## Task to complete
Format every line of text in the items below as a JSON list of strings, one string per line, with blank lines left out.

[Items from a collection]
============

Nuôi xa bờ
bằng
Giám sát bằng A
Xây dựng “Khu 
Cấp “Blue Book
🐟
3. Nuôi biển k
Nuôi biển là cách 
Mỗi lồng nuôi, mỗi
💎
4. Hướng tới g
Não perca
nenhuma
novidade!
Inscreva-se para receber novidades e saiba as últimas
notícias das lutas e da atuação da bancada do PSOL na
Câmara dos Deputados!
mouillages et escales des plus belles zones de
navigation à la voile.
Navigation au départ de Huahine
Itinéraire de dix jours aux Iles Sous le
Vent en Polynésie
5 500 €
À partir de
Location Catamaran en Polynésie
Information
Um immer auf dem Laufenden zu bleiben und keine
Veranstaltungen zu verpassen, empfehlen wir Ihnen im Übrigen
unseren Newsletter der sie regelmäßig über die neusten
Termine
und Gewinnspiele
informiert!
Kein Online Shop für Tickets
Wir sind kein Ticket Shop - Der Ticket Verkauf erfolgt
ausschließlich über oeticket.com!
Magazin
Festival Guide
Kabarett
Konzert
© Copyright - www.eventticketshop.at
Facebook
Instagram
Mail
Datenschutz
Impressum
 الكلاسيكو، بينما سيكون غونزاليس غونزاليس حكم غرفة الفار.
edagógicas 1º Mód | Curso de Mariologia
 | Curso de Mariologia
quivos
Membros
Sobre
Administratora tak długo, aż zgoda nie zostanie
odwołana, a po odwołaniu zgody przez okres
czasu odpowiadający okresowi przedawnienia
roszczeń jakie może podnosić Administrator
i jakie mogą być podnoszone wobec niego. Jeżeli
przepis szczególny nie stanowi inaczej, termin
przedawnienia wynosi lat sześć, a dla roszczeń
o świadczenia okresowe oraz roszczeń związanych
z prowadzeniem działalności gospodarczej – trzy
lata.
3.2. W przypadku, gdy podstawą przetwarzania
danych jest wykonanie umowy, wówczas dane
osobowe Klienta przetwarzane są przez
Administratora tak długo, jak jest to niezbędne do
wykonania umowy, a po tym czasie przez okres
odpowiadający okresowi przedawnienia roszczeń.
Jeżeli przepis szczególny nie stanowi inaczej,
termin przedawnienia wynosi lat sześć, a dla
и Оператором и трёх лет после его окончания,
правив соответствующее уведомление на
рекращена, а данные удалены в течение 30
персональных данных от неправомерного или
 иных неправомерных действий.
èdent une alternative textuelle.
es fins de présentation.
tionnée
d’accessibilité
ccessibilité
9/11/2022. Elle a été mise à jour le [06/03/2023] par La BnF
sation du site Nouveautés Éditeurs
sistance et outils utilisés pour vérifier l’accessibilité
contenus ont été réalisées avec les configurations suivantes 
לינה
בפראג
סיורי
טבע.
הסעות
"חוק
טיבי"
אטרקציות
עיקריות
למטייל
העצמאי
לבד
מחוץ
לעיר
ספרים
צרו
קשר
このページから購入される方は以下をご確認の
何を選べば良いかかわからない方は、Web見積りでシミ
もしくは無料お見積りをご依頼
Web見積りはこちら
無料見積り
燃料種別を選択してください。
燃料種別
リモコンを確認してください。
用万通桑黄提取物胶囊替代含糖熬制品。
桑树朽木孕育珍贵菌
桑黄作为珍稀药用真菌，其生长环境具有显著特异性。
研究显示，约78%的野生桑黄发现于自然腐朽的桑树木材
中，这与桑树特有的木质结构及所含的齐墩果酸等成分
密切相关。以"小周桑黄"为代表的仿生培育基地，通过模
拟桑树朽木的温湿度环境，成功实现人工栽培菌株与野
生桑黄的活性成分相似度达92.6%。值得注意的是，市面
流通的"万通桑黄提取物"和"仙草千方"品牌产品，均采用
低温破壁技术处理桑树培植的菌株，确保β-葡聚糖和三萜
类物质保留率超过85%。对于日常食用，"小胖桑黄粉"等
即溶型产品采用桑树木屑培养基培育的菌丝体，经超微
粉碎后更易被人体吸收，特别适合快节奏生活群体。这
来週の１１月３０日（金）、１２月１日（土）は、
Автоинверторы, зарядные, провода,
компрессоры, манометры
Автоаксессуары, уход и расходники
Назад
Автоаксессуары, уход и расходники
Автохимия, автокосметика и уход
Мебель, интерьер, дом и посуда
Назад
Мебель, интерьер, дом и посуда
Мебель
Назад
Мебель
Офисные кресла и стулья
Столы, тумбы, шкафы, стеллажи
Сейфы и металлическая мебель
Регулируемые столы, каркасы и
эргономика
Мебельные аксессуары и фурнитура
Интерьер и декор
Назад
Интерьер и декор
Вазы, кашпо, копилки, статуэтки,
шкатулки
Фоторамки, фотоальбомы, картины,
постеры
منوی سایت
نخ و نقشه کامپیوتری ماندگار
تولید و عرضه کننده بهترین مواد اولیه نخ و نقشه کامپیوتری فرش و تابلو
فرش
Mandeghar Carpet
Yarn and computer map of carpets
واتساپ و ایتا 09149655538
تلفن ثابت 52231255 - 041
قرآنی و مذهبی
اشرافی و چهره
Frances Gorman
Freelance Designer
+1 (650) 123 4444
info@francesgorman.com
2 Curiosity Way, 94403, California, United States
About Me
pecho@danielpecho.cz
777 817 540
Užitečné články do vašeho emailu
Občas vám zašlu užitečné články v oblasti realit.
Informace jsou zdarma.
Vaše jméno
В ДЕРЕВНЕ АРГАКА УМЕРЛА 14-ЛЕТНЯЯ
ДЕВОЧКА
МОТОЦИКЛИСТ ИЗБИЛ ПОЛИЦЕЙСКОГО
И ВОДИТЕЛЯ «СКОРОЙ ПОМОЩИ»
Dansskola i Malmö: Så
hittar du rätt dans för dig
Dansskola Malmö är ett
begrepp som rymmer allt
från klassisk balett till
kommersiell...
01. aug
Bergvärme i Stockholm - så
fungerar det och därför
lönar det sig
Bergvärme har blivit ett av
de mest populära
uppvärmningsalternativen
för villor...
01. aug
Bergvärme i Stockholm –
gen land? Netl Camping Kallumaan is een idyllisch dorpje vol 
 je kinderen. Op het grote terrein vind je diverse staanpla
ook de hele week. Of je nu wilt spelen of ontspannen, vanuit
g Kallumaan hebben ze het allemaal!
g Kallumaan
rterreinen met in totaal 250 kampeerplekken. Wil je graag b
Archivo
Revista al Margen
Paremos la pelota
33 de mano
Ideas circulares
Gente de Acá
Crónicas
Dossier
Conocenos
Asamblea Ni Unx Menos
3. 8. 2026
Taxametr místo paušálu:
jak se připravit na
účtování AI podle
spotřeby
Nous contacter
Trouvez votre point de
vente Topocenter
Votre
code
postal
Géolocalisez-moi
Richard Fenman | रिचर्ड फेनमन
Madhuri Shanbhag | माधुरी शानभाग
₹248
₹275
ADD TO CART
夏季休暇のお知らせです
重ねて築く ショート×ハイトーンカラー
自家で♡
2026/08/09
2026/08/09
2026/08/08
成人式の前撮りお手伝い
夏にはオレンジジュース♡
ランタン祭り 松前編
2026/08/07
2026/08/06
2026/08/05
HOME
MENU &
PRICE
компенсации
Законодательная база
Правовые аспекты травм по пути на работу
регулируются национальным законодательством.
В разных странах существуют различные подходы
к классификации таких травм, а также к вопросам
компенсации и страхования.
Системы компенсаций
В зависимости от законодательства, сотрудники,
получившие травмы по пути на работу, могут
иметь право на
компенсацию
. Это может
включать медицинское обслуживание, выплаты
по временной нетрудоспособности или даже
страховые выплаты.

============

## Expected answer
[
  "Nuôi xa bờ",
  "bằng",
  "Giám sát bằng A",
  "Xây dựng “Khu ",
  "Cấp “Blue Book",
  "🐟",
  "3. Nuôi biển k",
  "Nuôi biển là cách ",
  "Mỗi lồng nuôi, mỗi",
  "💎",
  "4. Hướng tới g",
  "Não perca",
  "nenhuma",
  "novidade!",
  "Inscreva-se para receber novidades e saiba as últimas",
  "notícias das lutas e da atuação da bancada do PSOL na",
  "Câmara dos Deputados!",
  "mouillages et escales des plus belles zones de",
  "navigation à la voile.",
  "Navigation au départ de Huahine",
  "Itinéraire de dix jours aux Iles Sous le",
  "Vent en Polynésie",
  "5 500 €",
  "À partir de",
  "Location Catamaran en Polynésie",
  "Information",
  "Um immer auf dem Laufenden zu bleiben und keine",
  "Veranstaltungen zu verpassen, empfehlen wir Ihnen im Übrigen",
  "unseren Newsletter der sie regelmäßig über die neusten",
  "Termine",
  "und Gewinnspiele",
  "informiert!",
  "Kein Online Shop für Tickets",
  "Wir sind kein Ticket Shop - Der Ticket Verkauf erfolgt",
  "ausschließlich über oeticket.com!",
  "Magazin",
  "Festival Guide",
  "Kabarett",
  "Konzert",
  "© Copyright - www.eventticketshop.at",
  "Facebook",
  "Instagram",
  "Mail",
  "Datenschutz",
  "Impressum",
  " الكلاسيكو، بينما سيكون غونزاليس غونزاليس حكم غرفة الفار.",
  "edagógicas 1º Mód | Curso de Mariologia",
  " | Curso de Mariologia",
  "quivos",
  "Membros",
  "Sobre",
  "Administratora tak długo, aż zgoda nie zostanie",
  "odwołana, a po odwołaniu zgody przez okres",
  "czasu odpowiadający okresowi przedawnienia",
  "roszczeń jakie może podnosić Administrator",
  "i jakie mogą być podnoszone wobec niego. Jeżeli",
  "przepis szczególny nie stanowi inaczej, termin",
  "przedawnienia wynosi lat sześć, a dla roszczeń",
  "o świadczenia okresowe oraz roszczeń związanych",
  "z prowadzeniem działalności gospodarczej – trzy",
  "lata.",
  "3.2. W przypadku, gdy podstawą przetwarzania",
  "danych jest wykonanie umowy, wówczas dane",
  "osobowe Klienta przetwarzane są przez",
  "Administratora tak długo, jak jest to niezbędne do",
  "wykonania umowy, a po tym czasie przez okres",
  "odpowiadający okresowi przedawnienia roszczeń.",
  "Jeżeli przepis szczególny nie stanowi inaczej,",
  "termin przedawnienia wynosi lat sześć, a dla",
  "и Оператором и трёх лет после его окончания,",
  "правив соответствующее уведомление на",
  "рекращена, а данные удалены в течение 30",
  "персональных данных от неправомерного или",
  " иных неправомерных действий.",
  "èdent une alternative textuelle.",
  "es fins de présentation.",
  "tionnée",
  "d’accessibilité",
  "ccessibilité",
  "9/11/2022. Elle a été mise à jour le [06/03/2023] par La BnF",
  "sation du site Nouveautés Éditeurs",
  "sistance et outils utilisés pour vérifier l’accessibilité",
  "contenus ont été réalisées avec les configurations suivantes ",
  "לינה",
  "בפראג",
  "סיורי",
  "טבע.",
  "הסעות",
  "\"חוק",
  "טיבי\"",
  "אטרקציות",
  "עיקריות",
  "למטייל",
  "העצמאי",
  "לבד",
  "מחוץ",
  "לעיר",
  "ספרים",
  "צרו",
  "קשר",
  "このページから購入される方は以下をご確認の",
  "何を選べば良いかかわからない方は、Web見積りでシミ",
  "もしくは無料お見積りをご依頼",
  "Web見積りはこちら",
  "無料見積り",
  "燃料種別を選択してください。",
  "燃料種別",
  "リモコンを確認してください。",
  "用万通桑黄提取物胶囊替代含糖熬制品。",
  "桑树朽木孕育珍贵菌",
  "桑黄作为珍稀药用真菌，其生长环境具有显著特异性。",
  "研究显示，约78%的野生桑黄发现于自然腐朽的桑树木材",
  "中，这与桑树特有的木质结构及所含的齐墩果酸等成分",
  "密切相关。以\"小周桑黄\"为代表的仿生培育基地，通过模",
  "拟桑树朽木的温湿度环境，成功实现人工栽培菌株与野",
  "生桑黄的活性成分相似度达92.6%。值得注意的是，市面",
  "流通的\"万通桑黄提取物\"和\"仙草千方\"品牌产品，均采用",
  "低温破壁技术处理桑树培植的菌株，确保β-葡聚糖和三萜",
  "类物质保留率超过85%。对于日常食用，\"小胖桑黄粉\"等",
  "即溶型产品采用桑树木屑培养基培育的菌丝体，经超微",
  "粉碎后更易被人体吸收，特别适合快节奏生活群体。这",
  "来週の１１月３０日（金）、１２月１日（土）は、",
  "Автоинверторы, зарядные, провода,",
  "компрессоры, манометры",
  "Автоаксессуары, уход и расходники",
  "Назад",
  "Автоаксессуары, уход и расходники",
  "Автохимия, автокосметика и уход",
  "Мебель, интерьер, дом и посуда",
  "Назад",
  "Мебель, интерьер, дом и посуда",
  "Мебель",
  "Назад",
  "Мебель",
  "Офисные кресла и стулья",
  "Столы, тумбы, шкафы, стеллажи",
  "Сейфы и металлическая мебель",
  "Регулируемые столы, каркасы и",
  "эргономика",
  "Мебельные аксессуары и фурнитура",
  "Интерьер и декор",
  "Назад",
  "Интерьер и декор",
  "Вазы, кашпо, копилки, статуэтки,",
  "шкатулки",
  "Фоторамки, фотоальбомы, картины,",
  "постеры",
  "منوی سایت",
  "نخ و نقشه کامپیوتری ماندگار",
  "تولید و عرضه کننده بهترین مواد اولیه نخ و نقشه کامپیوتری فرش و تابلو",
  "فرش",
  "Mandeghar Carpet",
  "Yarn and computer map of carpets",
  "واتساپ و ایتا 09149655538",
  "تلفن ثابت 52231255 - 041",
  "قرآنی و مذهبی",
  "اشرافی و چهره",
  "Frances Gorman",
  "Freelance Designer",
  "+1 (650) 123 4444",
  "info@francesgorman.com",
  "2 Curiosity Way, 94403, California, United States",
  "About Me",
  "pecho@danielpecho.cz",
  "777 817 540",
  "Užitečné články do vašeho emailu",
  "Občas vám zašlu užitečné články v oblasti realit.",
  "Informace jsou zdarma.",
  "Vaše jméno",
  "В ДЕРЕВНЕ АРГАКА УМЕРЛА 14-ЛЕТНЯЯ",
  "ДЕВОЧКА",
  "МОТОЦИКЛИСТ ИЗБИЛ ПОЛИЦЕЙСКОГО",
  "И ВОДИТЕЛЯ «СКОРОЙ ПОМОЩИ»",
  "Dansskola i Malmö: Så",
  "hittar du rätt dans för dig",
  "Dansskola Malmö är ett",
  "begrepp som rymmer allt",
  "från klassisk balett till",
  "kommersiell...",
  "01. aug",
  "Bergvärme i Stockholm - så",
  "fungerar det och därför",
  "lönar det sig",
  "Bergvärme har blivit ett av",
  "de mest populära",
  "uppvärmningsalternativen",
  "för villor...",
  "01. aug",
  "Bergvärme i Stockholm –",
  "gen land? Netl Camping Kallumaan is een idyllisch dorpje vol ",
  " je kinderen. Op het grote terrein vind je diverse staanpla",
  "ook de hele week. Of je nu wilt spelen of ontspannen, vanuit",
  "g Kallumaan hebben ze het allemaal!",
  "g Kallumaan",
  "rterreinen met in totaal 250 kampeerplekken. Wil je graag b",
  "Archivo",
  "Revista al Margen",
  "Paremos la pelota",
  "33 de mano",
  "Ideas circulares",
  "Gente de Acá",
  "Crónicas",
  "Dossier",
  "Conocenos",
  "Asamblea Ni Unx Menos",
  "3. 8. 2026",
  "Taxametr místo paušálu:",
  "jak se připravit na",
  "účtování AI podle",
  "spotřeby",
  "Nous contacter",
  "Trouvez votre point de",
  "vente Topocenter",
  "Votre",
  "code",
  "postal",
  "Géolocalisez-moi",
  "Richard Fenman | रिचर्ड फेनमन",
  "Madhuri Shanbhag | माधुरी शानभाग",
  "₹248",
  "₹275",
  "ADD TO CART",
  "夏季休暇のお知らせです",
  "重ねて築く ショート×ハイトーンカラー",
  "自家で♡",
  "2026/08/09",
  "2026/08/09",
  "2026/08/08",
  "成人式の前撮りお手伝い",
  "夏にはオレンジジュース♡",
  "ランタン祭り 松前編",
  "2026/08/07",
  "2026/08/06",
  "2026/08/05",
  "HOME",
  "MENU &",
  "PRICE",
  "компенсации",
  "Законодательная база",
  "Правовые аспекты травм по пути на работу",
  "регулируются национальным законодательством.",
  "В разных странах существуют различные подходы",
  "к классификации таких травм, а также к вопросам",
  "компенсации и страхования.",
  "Системы компенсаций",
  "В зависимости от законодательства, сотрудники,",
  "получившие травмы по пути на работу, могут",
  "иметь право на",
  "компенсацию",
  ". Это может",
  "включать медицинское обслуживание, выплаты",
  "по временной нетрудоспособности или даже",
  "страховые выплаты."
]